### EXERCISE PASSAGE
# It is over...what do I do?



## jaclynnbaker (Jan 30, 2009)

well, i have been fighting it for sometime, but my marriagw is as good as over. I don't know what to do anymore. I have become a woman he hates in the process of tryin to become what he wants which is something I can't be and I am not. we are yound and have 3 small children. I don't want this, bt am certain ihe does. what do i do?????


----------



## MarkTwain (Aug 1, 2008)

jaclynnbaker-
What are his main complaints about you?
And what are yours about him?


----------



## 827Aug (Apr 27, 2008)

Please give counseling a try before you throw in the towel.


----------



## jaclynnbaker (Jan 30, 2009)

his complaints about me
I am a &%$(#

enough said....

my complaints about him
he does not "love" me anymore
he does not feel "love" towards me anymore in the sense that he wants to be near me. He tells me as much. He actually says that he does not want to be around me anymore and that he can't stand me. Then he buys me things to "make me tollerable" for a time. Which to me is bull crap. I want REAL love...I love him, but I am tired of it and would rather find someone new that has "warm fuzzies" for me than to get such a wonderful becautiful gift of true love as the orchid that he just bought me and the ring he just got me...they have made me cry so much, but he did not have real feelings for me when he got those things. If he did....I would be in heaven. Heaven for me would be THIS man being infatuated with me once again....loving me in a new and crazy way as he really NEVER has. I love him so and want to share that crazy love with someone...HIM. Is there anything I could do to awaken that? Or does it sound pointless?????


----------



## 827Aug (Apr 27, 2008)

Now that you explained it that way, I can see the problem. You love each other, but you aren't "in love" with each other. That happens as most of us settle into a marriage. Having three young children can put a damper on romance too. The problem with moving on to a new relationship is that it too will grow stale if you doing tend to it. So, at this time I strongly recommend you read "The Five Love Languages" by Gary Chapman. It will help! I can see from what you have written you and your spouse definitely speak two different love languages. Don't rule out counseling either. I would really try those things because divorce is no picnic either. Also, those children are worth the effort--they really need a loving and peaceful environment.

Good luck!


----------



## mommydrgnfly (Apr 29, 2009)

I can't really give good advice to you right now because yours and my situation sound almost simliar.. but hang in there.. no matter what remind yourself you are a great person and are strong!


----------

### YOUR GOAL
Reproduce everything in the marriage forum thread above from "well, i have" down to "yours about him?".

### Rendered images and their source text

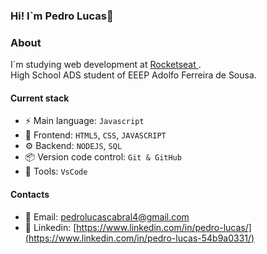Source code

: ### Hi! I`m Pedro Lucas👋

### About
 I`m studying web development at [Rocketseat ](https://www.rocketseat.com.br/). <br>
 High School ADS student of EEEP Adolfo Ferreira de Sousa.

#### Current stack

- ⚡️ Main language: `Javascript`
- 🎉 Frontend: `HTML5`, `CSS`, `JAVASCRIPT`
- ⚙️ Backend: `NODEJS`, `SQL`
- 📦️ Version code control: `Git & GitHub`
- 🔧 Tools: `VsCode`


#### Contacts

- 📩 Email: pedrolucascabral4@gmail.com
- 👤 Linkedin: [https://www.linkedin.com/in/pedro-lucas/](https://www.linkedin.com/in/pedro-lucas-54b9a0331/)
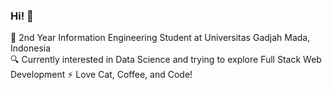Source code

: ### Hi! 👋

🏫 2nd Year Information Engineering Student at Universitas Gadjah Mada, Indonesia <br />
🔍 Currently interested in Data Science and trying to explore Full Stack Web Development
⚡ Love Cat, Coffee, and Code!




<!--
**Acediaa13/Acediaa13** is a ✨ _special_ ✨ repository because its `README.md` (this file) appears on your GitHub profile.

Here are some ideas to get you started:

- 🔭 I’m currently working on ...
- 🌱 I’m currently learning ...
- 👯 I’m looking to collaborate on ...
- 🤔 I’m looking for help with ...
- 💬 Ask me about ...
- 📫 How to reach me: ...
- 😄 Pronouns: ...
- ⚡ Fun fact: ...
-->
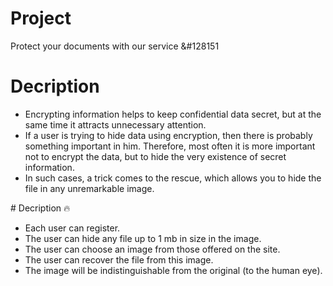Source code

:# Project
Protect your documents with our service &#128151
# Decription 
<ul>
  <li>Encrypting information helps to keep confidential data secret, but at the same time it attracts unnecessary attention. </li>
  <li>If a user is trying to hide data using encryption, then there is probably something important in him. Therefore, most often it is more important not to encrypt the data, but to hide the very existence of secret information. </li>
  <li>In such cases, a trick comes to the rescue, which allows you to hide the file in any unremarkable image.</li>
</ul>
# Decription 🔥
<ul>
  <li>Each user can register.</li>
  <li>The user can hide any file up to 1 mb in size in the image.</li>
  <li>The user can choose an image from those offered on the site.</li>
  <li>The user can recover the file from this image.</li>
  <li>The image will be indistinguishable from the original (to the human eye).</li>
</ul>
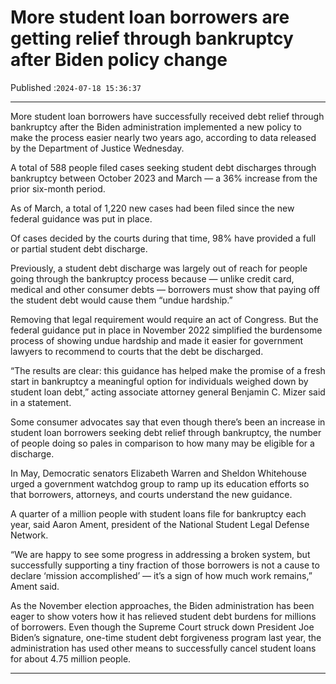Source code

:# More student loan borrowers are getting relief through bankruptcy after Biden policy change

Published :`2024-07-18 15:36:37`

---

More student loan borrowers have successfully received debt relief through bankruptcy after the Biden administration implemented a new policy to make the process easier nearly two years ago, according to data released by the Department of Justice Wednesday.

A total of 588 people filed cases seeking student debt discharges through bankruptcy between October 2023 and March — a 36% increase from the prior six-month period.

As of March, a total of 1,220 new cases had been filed since the new federal guidance was put in place.

Of cases decided by the courts during that time, 98% have provided a full or partial student debt discharge.

Previously, a student debt discharge was largely out of reach for people going through the bankruptcy process because — unlike credit card, medical and other consumer debts — borrowers must show that paying off the student debt would cause them “undue hardship.”

Removing that legal requirement would require an act of Congress. But the federal guidance put in place in November 2022 simplified the burdensome process of showing undue hardship and made it easier for government lawyers to recommend to courts that the debt be discharged.

“The results are clear: this guidance has helped make the promise of a fresh start in bankruptcy a meaningful option for individuals weighed down by student loan debt,” acting associate attorney general Benjamin C. Mizer said in a statement.

Some consumer advocates say that even though there’s been an increase in student loan borrowers seeking debt relief through bankruptcy, the number of people doing so pales in comparison to how many may be eligible for a discharge.

In May, Democratic senators Elizabeth Warren and Sheldon Whitehouse urged a government watchdog group to ramp up its education efforts so that borrowers, attorneys, and courts understand the new guidance.

A quarter of a million people with student loans file for bankruptcy each year, said Aaron Ament, president of the National Student Legal Defense Network.

“We are happy to see some progress in addressing a broken system, but successfully supporting a tiny fraction of those borrowers is not a cause to declare ‘mission accomplished’ — it’s a sign of how much work remains,” Ament said.

As the November election approaches, the Biden administration has been eager to show voters how it has relieved student debt burdens for millions of borrowers. Even though the Supreme Court struck down President Joe Biden’s signature, one-time student debt forgiveness program last year, the administration has used other means to successfully cancel student loans for about 4.75 million people.

---


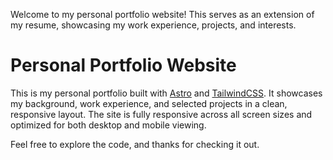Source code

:

Welcome to my personal portfolio website! This serves as an extension of my resume, showcasing my work experience, projects, and interests.

# Personal Portfolio Website

This is my personal portfolio built with [Astro](https://astro.build/) and [TailwindCSS](https://tailwindcss.com/). It showcases my background, work experience, and selected projects in a clean, responsive layout. The site is fully responsive across all screen sizes and optimized for both desktop and mobile viewing.

Feel free to explore the code, and thanks for checking it out.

### TASK OUTPUT
well, i have been fighting it for sometime, but my marriagw is as good as over. I don't know what to do anymore. I have become a woman he hates in the process of tryin to become what he wants which is something I can't be and I am not. we are yound and have 3 small children. I don't want this, bt am certain ihe does. what do i do?????


----------



## MarkTwain (Aug 1, 2008)

jaclynnbaker-
What are his main complaints about you?
And what are yours about him?